§ [SECOND READING.]
§ Order of the day for the Second Reading read.
§ * LORD MACNAGHTENMy Lords, at the instance of several persons of great eminence in Ireland, including four very distinguished judges, chancellors of seven dioceses, and including also His Grace the Archbishop of Armagh, Primate of all Ireland, and, I believe, with the full approval of the Irish Lord Chancellor, I venture to submit this Bill to your Lordships. I am not quite sure that I am in a position to do complete justice to the difficulty which has led to the introduction of this measure, because I am not an ecclesiastical lawyer, but I will explain to your Lordships in a sentence what the difficulty is. When two persons marry, one of whom resides in Ireland and the other in England, and they are married by banns, and the banns are published in the two countries to which they respectively belong, it has been suggested that the marriage is or may be invalid. That is a very startling suggestion. I am not altogether certain that I appreciate the point myself. I am informed, however, that it is quite visible to the eye of an ecclesiastical lawyer. But herein is a divergence of opinion. Ecclesiastical lawyers in Ireland say there is nothing in the point. Ecclesiastical lawyers in England of considerable eminence think that the point is a serious one, and that it is quite possible that a marriage of the sort to which I have referred might be 290 declared invalid. I do not think I need pursue the subject further, because I am sure your Lordships will agree with me that on such a point doubts ought not to be permitted to exist. When parties marry in good faith, believing that they are complying with the law in every particular, it is intolerable that there should. be any unnecessary doubt as to the validity of the marriage. I am happy to say there is an exact precedent for this Bill. The same doubt occurred in the case of marriages solemnized under similar circumstances, where one of the parties to the marriage resided in Scotland and the other in England. An Act was passed in 1886 to remove any doubt in such a, case—it is the 49 Victoria, Cap. 3. I need not trouble your Lordships with reading that Statute, because it is, mutatis mutandis, absolutely the same as the Bill which I now beg to move be read a second, time.

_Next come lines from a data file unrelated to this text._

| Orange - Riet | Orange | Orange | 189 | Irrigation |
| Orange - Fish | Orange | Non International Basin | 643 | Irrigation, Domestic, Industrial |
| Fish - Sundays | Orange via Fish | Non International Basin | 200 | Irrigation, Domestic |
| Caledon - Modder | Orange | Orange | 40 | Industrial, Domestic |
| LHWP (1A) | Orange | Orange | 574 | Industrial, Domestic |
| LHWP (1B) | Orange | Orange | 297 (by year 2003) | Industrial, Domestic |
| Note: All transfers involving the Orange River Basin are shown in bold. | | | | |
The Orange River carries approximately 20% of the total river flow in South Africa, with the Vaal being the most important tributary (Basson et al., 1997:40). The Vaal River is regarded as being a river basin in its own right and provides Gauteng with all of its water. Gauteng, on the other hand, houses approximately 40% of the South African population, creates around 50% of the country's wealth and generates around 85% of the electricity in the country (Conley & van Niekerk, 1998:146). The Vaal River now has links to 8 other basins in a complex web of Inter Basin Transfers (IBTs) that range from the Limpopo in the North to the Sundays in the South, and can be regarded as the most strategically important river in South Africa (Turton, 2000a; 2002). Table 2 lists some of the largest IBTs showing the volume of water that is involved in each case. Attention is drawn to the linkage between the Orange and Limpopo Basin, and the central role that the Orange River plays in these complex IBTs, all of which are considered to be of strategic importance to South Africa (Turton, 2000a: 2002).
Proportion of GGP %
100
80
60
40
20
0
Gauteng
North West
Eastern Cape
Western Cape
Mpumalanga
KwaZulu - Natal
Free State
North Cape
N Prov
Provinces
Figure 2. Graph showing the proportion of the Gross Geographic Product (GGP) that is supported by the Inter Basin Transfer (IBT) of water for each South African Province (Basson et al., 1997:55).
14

§ Moved, "That the Bill be read 2a."—(Lord Macnaghten.)
§ * THE LORD CHANCELLOR (The EARL of HALSBURY)I confess that I do not share the doubt which has been raised, as to the validity of marriages such as those to which the noble Lord has referred, but as some objection may be raised I think the noble Lord has done wisely in bringing forward this Bill, to which I hope your Lordships will give a Second Reading.
§ On Question, agreed to.
§ Bill read 2a (according to order); and committed to a Committee of the whole House to-morrow.